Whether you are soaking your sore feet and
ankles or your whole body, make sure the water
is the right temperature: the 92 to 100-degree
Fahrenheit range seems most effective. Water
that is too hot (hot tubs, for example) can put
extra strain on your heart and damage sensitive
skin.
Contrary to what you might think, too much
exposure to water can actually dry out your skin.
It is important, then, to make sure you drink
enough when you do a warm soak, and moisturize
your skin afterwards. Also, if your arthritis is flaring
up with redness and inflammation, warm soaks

------------------------------------------------------------

■ **EXERCISE INSTRUCTIONS**
Copy all of the lines above word for word, keeping each line break where it falls.

■ **EXERCISE OUTPUT**
Whether you are soaking your sore feet and
ankles or your whole body, make sure the water
is the right temperature: the 92 to 100-degree
Fahrenheit range seems most effective. Water
that is too hot (hot tubs, for example) can put
extra strain on your heart and damage sensitive
skin.
Contrary to what you might think, too much
exposure to water can actually dry out your skin.
It is important, then, to make sure you drink
enough when you do a warm soak, and moisturize
your skin afterwards. Also, if your arthritis is flaring
up with redness and inflammation, warm soaks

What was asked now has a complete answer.